*** Source document
Born in 1949 in St. Louis
Lives and Works in New York

Charles Atlas is a pioneering figure in film and video. Since the mid-1970s his experimental films, documentaries, broadcast works, multichannel installations, and live electronic performances have innovatively defined their mediums. A central aspect of his artistic practice has been deep collaborative relationships, particularly with performing artists such as Leigh Bowery, Michael Clark, Douglas Dunn, Yvonne Rainer, Mika Tajima and the New Humans, and many others. In his own words, “Although I have a deep interest in form and craft, the essence of my work resides ultimately in the relationships that develop with my subjects and my collaborators.”

Over the past decade, Atlas has become increasingly interested in live video improvisation: composing, editing, and projecting in real time. From April 18 through 22, he will present an unfolding, weeklong live video environment punctuated by live performances with experimental musician William Basinski—whose haunting compositions often involve found and electronic sounds, repetitive loops, and documenting the aural disintegration of his earlier recordings on audio tape—and performance artist Johanna Constantine.

Although he has worked with many noteworthy dancers and choreographers, Atlas has had a particularly strong relationship with Merce Cunningham (1919–2009), serving first as his filmmaker-in-residence for ten years (1974–83) and then continuing to document Cunningham’s dances through the remainder of his career. Atlas’s unique artistic vision for capturing dance on camera has created new and original experiences out of this notoriously difficult task.

In September 2008, Cunningham staged Ocean (1994), one of the most ambitious works of his legendary sixty-year career, at the bottom of the massive Rainbow Granite Quarry in Minnesota. The event was seen by 4,500 audience members and featured the dancers and musicians of the Merce Cunningham Dance Company, along with a 150-piece orchestra. Using a five-camera crew, Atlas filmed three performances of this epic production which he then edited into a single film. Atlas’s films stand as the final living record of many of Cunningham’s seminal works, and the feature-length Ocean marks his final Cunningham project. Ocean will be screened April 11 through 15.
******
*** Dataset content
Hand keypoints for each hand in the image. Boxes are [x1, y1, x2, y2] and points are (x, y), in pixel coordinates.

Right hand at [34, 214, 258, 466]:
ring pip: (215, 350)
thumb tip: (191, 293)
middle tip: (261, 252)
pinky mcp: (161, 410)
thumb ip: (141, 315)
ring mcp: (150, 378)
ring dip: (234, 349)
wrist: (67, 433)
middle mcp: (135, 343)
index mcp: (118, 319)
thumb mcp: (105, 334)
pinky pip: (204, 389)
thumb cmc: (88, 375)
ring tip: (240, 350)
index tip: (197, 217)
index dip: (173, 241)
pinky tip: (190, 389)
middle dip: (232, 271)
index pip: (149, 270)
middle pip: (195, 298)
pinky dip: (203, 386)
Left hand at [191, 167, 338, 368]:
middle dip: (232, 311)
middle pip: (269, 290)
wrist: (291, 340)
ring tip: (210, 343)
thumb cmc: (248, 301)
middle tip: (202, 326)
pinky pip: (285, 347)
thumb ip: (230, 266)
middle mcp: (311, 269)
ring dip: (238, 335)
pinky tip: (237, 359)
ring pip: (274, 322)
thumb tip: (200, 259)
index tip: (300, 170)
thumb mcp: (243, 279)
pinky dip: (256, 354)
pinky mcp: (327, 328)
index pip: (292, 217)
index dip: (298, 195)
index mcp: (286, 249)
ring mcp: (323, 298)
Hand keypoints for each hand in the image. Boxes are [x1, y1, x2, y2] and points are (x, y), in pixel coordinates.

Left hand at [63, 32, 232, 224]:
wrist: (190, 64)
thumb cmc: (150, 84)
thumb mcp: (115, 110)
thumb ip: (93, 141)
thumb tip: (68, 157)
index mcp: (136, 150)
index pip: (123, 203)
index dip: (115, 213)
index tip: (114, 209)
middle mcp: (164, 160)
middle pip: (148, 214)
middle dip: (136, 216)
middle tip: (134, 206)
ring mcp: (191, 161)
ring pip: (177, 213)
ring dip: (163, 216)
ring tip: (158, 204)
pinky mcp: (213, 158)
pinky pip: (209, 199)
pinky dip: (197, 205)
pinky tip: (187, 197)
******
*** Dataset content
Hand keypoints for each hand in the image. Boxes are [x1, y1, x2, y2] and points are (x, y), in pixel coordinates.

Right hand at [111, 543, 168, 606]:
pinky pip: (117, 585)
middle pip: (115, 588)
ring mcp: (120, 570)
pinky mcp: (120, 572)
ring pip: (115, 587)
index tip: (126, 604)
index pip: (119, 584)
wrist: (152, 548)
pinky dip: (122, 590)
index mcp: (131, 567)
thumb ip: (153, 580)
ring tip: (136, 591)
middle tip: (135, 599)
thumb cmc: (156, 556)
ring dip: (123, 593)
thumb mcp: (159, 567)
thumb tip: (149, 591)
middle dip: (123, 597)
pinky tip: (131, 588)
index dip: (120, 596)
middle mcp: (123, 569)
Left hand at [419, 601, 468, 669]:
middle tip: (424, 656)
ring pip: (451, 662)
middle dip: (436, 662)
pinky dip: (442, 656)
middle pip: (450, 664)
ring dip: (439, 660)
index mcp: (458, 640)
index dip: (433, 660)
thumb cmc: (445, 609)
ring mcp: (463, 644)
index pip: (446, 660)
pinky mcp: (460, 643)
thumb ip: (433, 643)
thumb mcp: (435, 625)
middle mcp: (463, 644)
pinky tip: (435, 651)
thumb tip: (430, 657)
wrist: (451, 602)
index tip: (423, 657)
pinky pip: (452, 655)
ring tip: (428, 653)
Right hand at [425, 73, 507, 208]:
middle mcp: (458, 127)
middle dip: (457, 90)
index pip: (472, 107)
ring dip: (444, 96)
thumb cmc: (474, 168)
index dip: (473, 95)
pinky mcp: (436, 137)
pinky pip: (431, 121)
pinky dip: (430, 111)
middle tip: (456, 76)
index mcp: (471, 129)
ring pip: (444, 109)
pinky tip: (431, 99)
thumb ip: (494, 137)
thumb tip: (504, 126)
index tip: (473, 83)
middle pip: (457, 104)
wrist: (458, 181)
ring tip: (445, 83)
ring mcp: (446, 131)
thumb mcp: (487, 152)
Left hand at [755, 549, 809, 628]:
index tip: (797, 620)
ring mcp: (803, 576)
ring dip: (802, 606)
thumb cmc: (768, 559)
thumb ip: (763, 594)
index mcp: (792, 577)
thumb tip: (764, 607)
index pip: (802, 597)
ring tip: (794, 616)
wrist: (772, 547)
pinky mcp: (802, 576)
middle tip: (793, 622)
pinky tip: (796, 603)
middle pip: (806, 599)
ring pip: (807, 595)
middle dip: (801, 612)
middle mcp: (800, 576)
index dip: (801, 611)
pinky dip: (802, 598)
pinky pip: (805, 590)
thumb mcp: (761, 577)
******
*** Dataset content
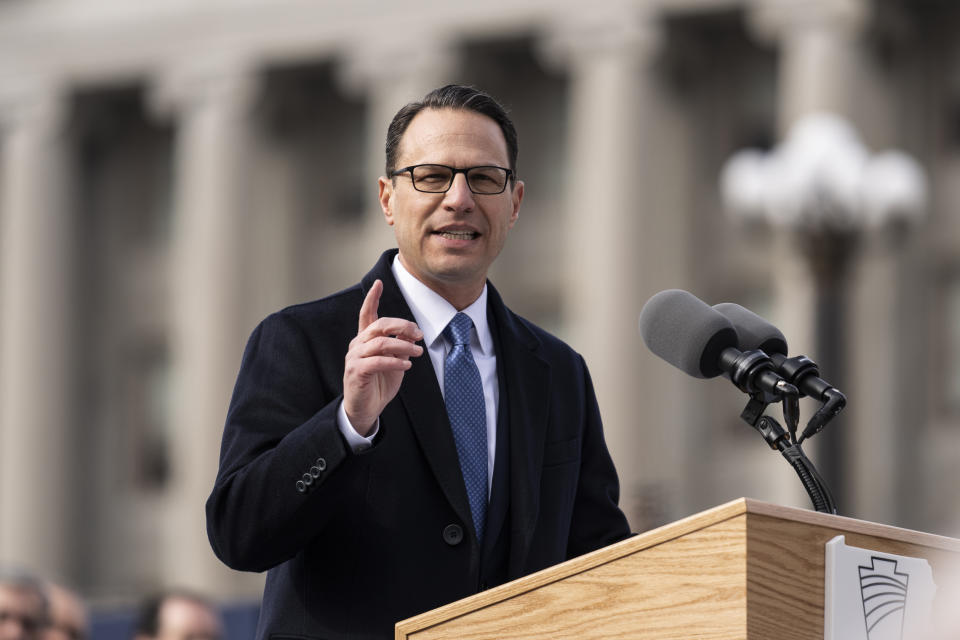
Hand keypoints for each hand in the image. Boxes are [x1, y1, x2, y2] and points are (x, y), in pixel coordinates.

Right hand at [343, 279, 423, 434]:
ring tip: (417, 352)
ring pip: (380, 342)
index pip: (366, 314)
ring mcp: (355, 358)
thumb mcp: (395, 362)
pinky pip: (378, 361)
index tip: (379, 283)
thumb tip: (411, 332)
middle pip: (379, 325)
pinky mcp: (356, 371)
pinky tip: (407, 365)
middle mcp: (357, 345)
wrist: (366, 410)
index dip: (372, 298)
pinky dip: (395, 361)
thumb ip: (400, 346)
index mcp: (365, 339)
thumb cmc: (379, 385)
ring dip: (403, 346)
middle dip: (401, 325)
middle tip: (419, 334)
******
Apply what you read
a. In the Charles Atlas text, how does Atlas explain why relationships are central to his work? Answer in one to three sentences.
b. According to the Charles Atlas text, how many audience members saw Ocean at the Rainbow Granite Quarry?

Task-by-task outputs
a. Atlas says that although he has a deep interest in form and craft, the essence of his work ultimately lies in the relationships that develop with his subjects and collaborators.

b. 4,500 audience members saw it.